Anterior Cervical Discectomy

An anterior cervical discectomy is one of the most frequently performed surgical procedures for cervical spine conditions. A cervical discectomy is performed to relieve pressure from a nerve root by removing all or a portion of a damaged vertebral disc.

When performing a cervical discectomy to remove a damaged or herniated disc, the approach the surgeon takes is usually entering from the front of the patient’s neck. It is not as dangerous as it may sound; the surgeon will make an incision in the front of your neck (anterior) beside your trachea. The surgeon manipulates and pushes the muscles aside while protecting the arteries and nerves in your neck and gains access to the herniated disc.

When removing a disc from the cervical segment of the spine, instability may occur. An anterior spinal fusion is often performed alongside the discectomy to fix any stability issue that would otherwise leave the patient vulnerable to further injury.

Anterior Cervical Fusion

Cervical spinal fusion can be performed to fuse the vertebrae together to limit the motion that may otherwise cause damage. Anterior cervical fusion uses cages, inserts, and synthetic or harvested bone to achieve fusion of the vertebral bones.

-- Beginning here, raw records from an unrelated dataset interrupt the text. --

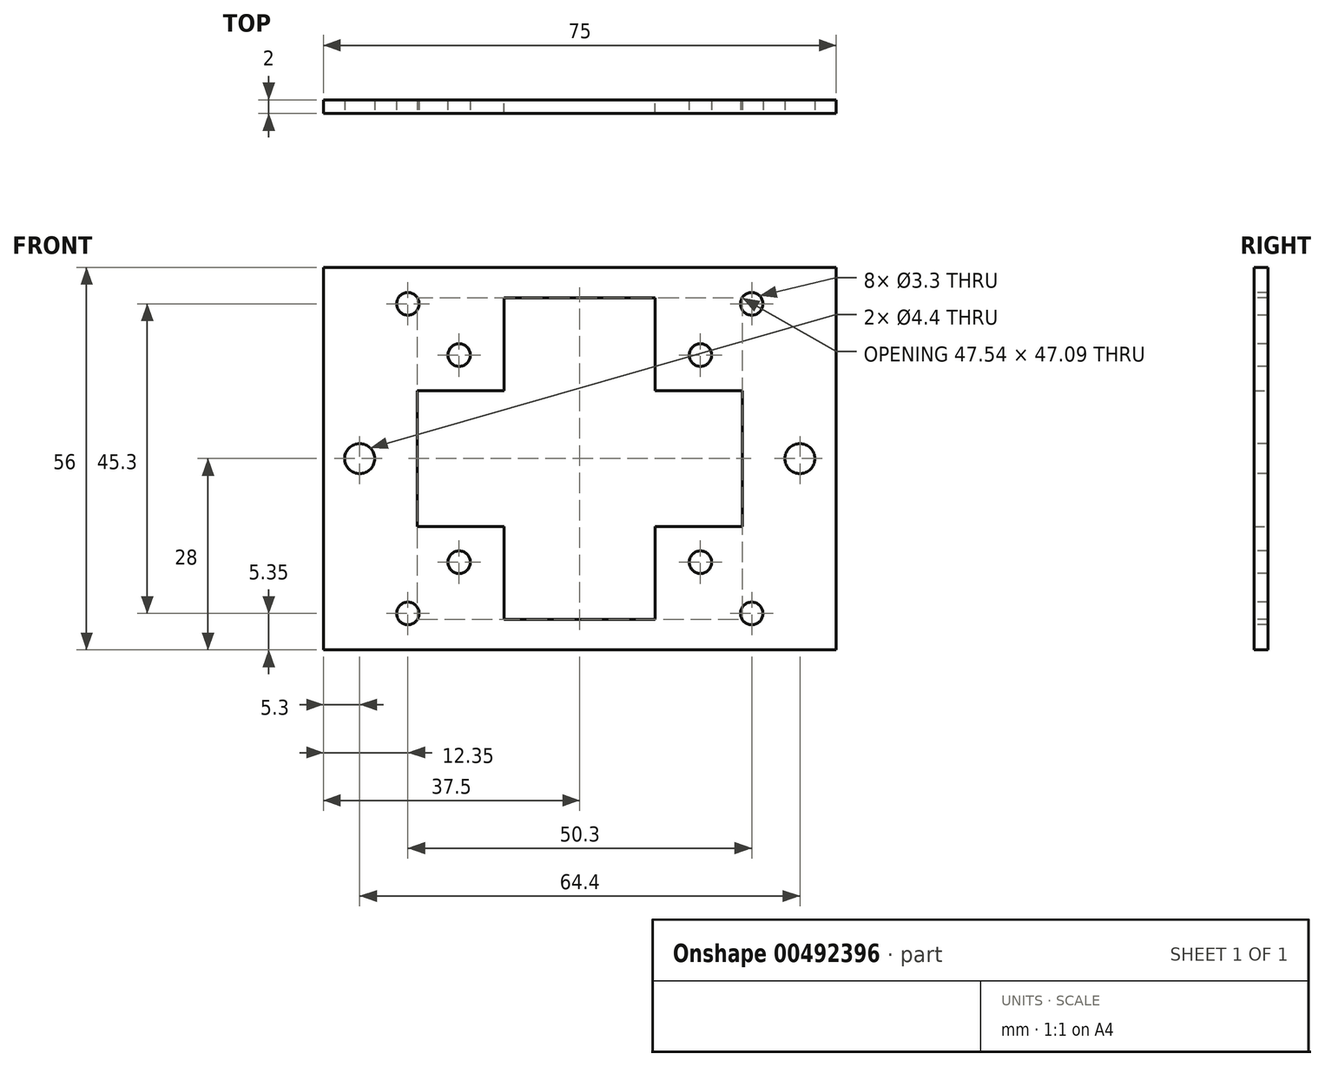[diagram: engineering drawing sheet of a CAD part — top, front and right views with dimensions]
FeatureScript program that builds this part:
annotation { "Feature Type Name" : "Feature", "Feature Type Description" : "" }
export const myFeature = defineFeature(function(context is Context, id is Id, definition is map)
    precondition{}
    {
        {
            var Q0;
            Q0=qCreatedBy(makeId("Front.planeOp"),FACE);
            var sketch = newSketch(context, id + "F0", { "sketchPlane" : qUnion([Q0])});
            skLineSegment(sketch, "E0.bottom", {"start": v(-37.5, 28) * mm, "end": v(37.5, 28) * mm});
            skLineSegment(sketch, "E0.top", {"start": v(-37.5, -28) * mm, "end": v(37.5, -28) * mm});
            skLineSegment(sketch, "E0.left", {"start": v(-37.5, 28) * mm, "end": v(-37.5, -28) * mm});
            skLineSegment(sketch, "E0.right", {"start": v(37.5, 28) * mm, "end": v(37.5, -28) * mm});
            skSolve(sketch);
        }
        {
            var Q0;
            Q0 = qSketchRegion(id + "F0", true);
            extrude(context, id + "F1", {"entities" : qUnion([Q0]), "depth" : 2 * mm, "offsetDistance" : 25 * mm});
        }
        {
            var Q0;
            Q0=makeQuery(id+"F1.opExtrude","CAP_FACE",FACE,{"disambiguationData":[OSD([sQuery(id+"F0.wireOp",EDGE,"E0.bottom"),sQuery(id+"F0.wireOp",EDGE,"E0.top"),sQuery(id+"F0.wireOp",EDGE,"E0.left"),sQuery(id+"F0.wireOp",EDGE,"E0.right")])],"isStart":false});
            var sketch = newSketch(context, id + "F2", { "sketchPlane" : qUnion([Q0])});
            skPoint(sketch, "E1", {"position": v(-32.2, 0) * mm});
            skPoint(sketch, "E2", {"position": v(32.2, 0) * mm});
            skSolve(sketch);
        }
        {
            var Q0;
            Q0=sQuery(id+"F2.wireOp",VERTEX,"E1");
            var Q1;
            Q1=sQuery(id+"F2.wireOp",VERTEX,"E2");
            var Q2;
            Q2=makeQuery(id+"F1.opExtrude","SWEPT_BODY",BODY,{"disambiguationData":[OSD([sQuery(id+"F0.wireOp",EDGE,"E0.bottom"),sQuery(id+"F0.wireOp",EDGE,"E0.top"),sQuery(id+"F0.wireOp",EDGE,"E0.left"),sQuery(id+"F0.wireOp",EDGE,"E0.right")])]});
            hole(context, id + "F3", {"style" : HoleStyle.SIMPLE, "endStyle" : HoleEndStyle.THROUGH, "standardTappedOrClearance" : lookupTablePath({ "standard" : "ISO", "fit" : "Normal", "size" : "M4", "type" : "Clearance" }), "standardBlindInLast" : lookupTablePath({ "fit" : "Standard", "standard" : "ISO", "size" : "M4", "type" : "Clearance" }), "holeDiameter" : 4.4 * mm, "majorDiameter" : 5 * mm, "isTappedThrough" : true, "tappedDepth" : 12 * mm, "tapClearance" : 3, "locations" : qUnion([Q0, Q1]), "scope" : qUnion([Q2])});
        }
        {
            var Q0;
            Q0=makeQuery(id+"F1.opExtrude","CAP_FACE",FACE,{"disambiguationData":[OSD([sQuery(id+"F0.wireOp",EDGE,"E0.bottom"),sQuery(id+"F0.wireOp",EDGE,"E0.top"),sQuery(id+"F0.wireOp",EDGE,"E0.left"),sQuery(id+"F0.wireOp",EDGE,"E0.right")])],"isStart":false});
            var sketch = newSketch(context, id + "F4", { "sketchPlane" : qUnion([Q0])});
            skPoint(sketch, "E3", {"position": v(-25.15, 22.65) * mm});
            skPoint(sketch, "E4", {"position": v(25.15, 22.65) * mm});
            skPoint(sketch, "E5", {"position": v(-25.15, -22.65) * mm});
            skPoint(sketch, "E6", {"position": v(25.15, -22.65) * mm});
            skSolve(sketch);
        }
        {
            var Q0;
            Q0=sQuery(id+"F4.wireOp",VERTEX,"E3");
            var Q1;
            Q1=sQuery(id+"F4.wireOp",VERTEX,"E5");
            var Q2;
            Q2=sQuery(id+"F4.wireOp",VERTEX,"E6");
            var Q3;
            Q3=sQuery(id+"F4.wireOp",VERTEX,"E4");
            var Q4;
            Q4=makeQuery(id+"F1.opExtrude","SWEPT_BODY",BODY,{"disambiguationData":[OSD([sQuery(id+"F0.wireOp",EDGE,"E0.bottom"),sQuery(id+"F0.wireOp",EDGE,"E0.top"),sQuery(id+"F0.wireOp",EDGE,"E0.left"),sQuery(id+"F0.wireOp",EDGE,"E0.right")])]});
            hole(context, id + "F5", {"style" : HoleStyle.SIMPLE, "endStyle" : HoleEndStyle.THROUGH, "standardTappedOrClearance" : lookupTablePath({ "standard" : "ISO", "fit" : "Normal", "size" : "M3", "type" : "Clearance" }), "standardBlindInLast" : lookupTablePath({ "fit" : "Standard", "standard" : "ISO", "size" : "M3", "type" : "Clearance" }), "holeDiameter" : 3.3 * mm, "majorDiameter" : 5 * mm, "isTappedThrough" : true, "tappedDepth" : 12 * mm, "tapClearance" : 3, "locations" : qUnion([Q0, Q1, Q2, Q3]), "scope" : qUnion([Q4])});
        }
        {
            var Q0;
            Q0=makeQuery(id+"F1.opExtrude","CAP_FACE",FACE,{"disambiguationData":[OSD([sQuery(id+"F0.wireOp",EDGE,"E0.bottom"),sQuery(id+"F0.wireOp",EDGE,"E0.top"),sQuery(id+"F0.wireOp",EDGE,"E0.left"),sQuery(id+"F0.wireOp",EDGE,"E0.right")])],"isStart":false});
            var sketch = newSketch(context, id + "F6", { "sketchPlane" : qUnion([Q0])});
            skPoint(sketch, "E7", {"position": v(-17.65, 15.15) * mm});
            skPoint(sketch, "E8", {"position": v(17.65, 15.15) * mm});
            skPoint(sketch, "E9", {"position": v(-17.65, -15.15) * mm});
            skPoint(sketch, "E10", {"position": v(17.65, -15.15) * mm});
            skSolve(sketch);
        }
        {
            var Q0;
            Q0=sQuery(id+"F6.wireOp",VERTEX,"E7");
            var Q1;
            Q1=sQuery(id+"F6.wireOp",VERTEX,"E9");
            var Q2;
            Q2=sQuery(id+"F6.wireOp",VERTEX,"E10");
            var Q3;
            Q3=sQuery(id+"F6.wireOp",VERTEX,"E8");
            var Q4;
            Q4=makeQuery(id+"F1.opExtrude","SWEPT_BODY",BODY,{"disambiguationData":[OSD([sQuery(id+"F0.wireOp",EDGE,"E0.bottom"),sQuery(id+"F0.wireOp",EDGE,"E0.top"),sQuery(id+"F0.wireOp",EDGE,"E0.left"),sQuery(id+"F0.wireOp",EDGE,"E0.right")])]});
            hole(context, id + "F7", {"style" : HoleStyle.SIMPLE, "endStyle" : HoleEndStyle.THROUGH, "standardTappedOrClearance" : lookupTablePath({ "standard" : "ISO", "fit" : "Normal", "size" : "M3", "type" : "Clearance" }), "standardBlindInLast" : lookupTablePath({ "fit" : "Standard", "standard" : "ISO", "size" : "M3", "type" : "Clearance" }), "holeDiameter" : 3.3 * mm, "majorDiameter" : 5 * mm, "isTappedThrough" : true, "tappedDepth" : 12 * mm, "tapClearance" : 3, "locations" : qUnion([Q0, Q1, Q2, Q3]), "scope" : qUnion([Q4])});
        }
        {
            var Q0;
            Q0=makeQuery(id+"F1.opExtrude","CAP_FACE",FACE,{"disambiguationData":[OSD([sQuery(id+"F0.wireOp",EDGE,"E0.bottom"),sQuery(id+"F0.wireOp",EDGE,"E0.top"),sQuery(id+"F0.wireOp",EDGE,"E0.left"),sQuery(id+"F0.wireOp",EDGE,"E0.right")])],"isStart":false});
            var sketch = newSketch(context, id + "F8", { "sketchPlane" : qUnion([Q0])});
            skLineSegment(sketch, "E11.bottom", {"start": v(-23.77, 9.96) * mm, "end": v(23.77, 9.96) * mm});
            skLineSegment(sketch, "E11.top", {"start": v(-23.77, -9.96) * mm, "end": v(23.77, -9.96) * mm});
            skLineSegment(sketch, "E11.left", {"start": v(-23.77, 9.96) * mm, "end": v(-23.77, -9.96) * mm});
            skLineSegment(sketch, "E11.right", {"start": v(23.77, 9.96) * mm, "end": v(23.77, -9.96) * mm});
            skPoint(sketch, "E11.middle", {"position": v(0, 0) * mm});
            skSolve(sketch);
        }
        {
            var Q0;
            Q0=makeQuery(id+"F8.imprint","IMPRINT",FACE,{"disambiguationData":[TD([[makeQuery(id+"F8.imprint","IMPRINT",EDGE,{"derivedFrom":sQuery(id+"F8.wireOp",EDGE,"E11.bottom")}),-1.0]])]});
            extrude(context, id + "F9", {"entities" : qUnion([Q0]), "operationType" : NewBodyOperationType.REMOVE, "oppositeDirection" : true, "depth" : 25 * mm, "offsetDistance" : 25 * mm});
        }
        {
            var Q0;
            Q0=makeQuery(id+"F1.opExtrude","CAP_FACE",FACE,{"disambiguationData":[OSD([sQuery(id+"F0.wireOp",EDGE,"E0.bottom"),sQuery(id+"F0.wireOp",EDGE,"E0.top"),sQuery(id+"F0.wireOp",EDGE,"E0.left"),sQuery(id+"F0.wireOp",EDGE,"E0.right")])],"isStart":false});
            var sketch = newSketch(context, id + "F10", { "sketchPlane" : qUnion([Q0])});
            skLineSegment(sketch, "E12.bottom", {"start": v(-11.05, 23.55) * mm, "end": v(11.05, 23.55) * mm});
            skLineSegment(sketch, "E12.top", {"start": v(-11.05, -23.55) * mm, "end": v(11.05, -23.55) * mm});
            skLineSegment(sketch, "E12.left", {"start": v(-11.05, 23.55) * mm, "end": v(-11.05, -23.55) * mm});
            skLineSegment(sketch, "E12.right", {"start": v(11.05, 23.55) * mm, "end": v(11.05, -23.55) * mm});
            skPoint(sketch, "E12.middle", {"position": v(0, 0) * mm});
            skSolve(sketch);
        }
        {
            var Q0;
            Q0 = qSketchRegion(id + "F10", true);
            extrude(context, id + "F11", {"entities" : qUnion([Q0]), "operationType" : NewBodyOperationType.REMOVE, "oppositeDirection" : true, "depth" : 25 * mm, "offsetDistance" : 25 * mm});
        }
    });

You may be wondering where the bone used in the cervical fusion comes from. Most often the bone is either a piece of the hip bone harvested from the patient, or obtained from a bone bank, although some surgeons have begun using synthetic bone material. If the bone comes from a bone bank, it was harvested from an organ donor and stored under sterile conditions until needed for the operation. Bones harvested from donors are put through a rigorous testing procedure that is similar to that of blood transfusion. These tests help to reduce the risk of passing on diseases such as AIDS or hepatitis to the patient.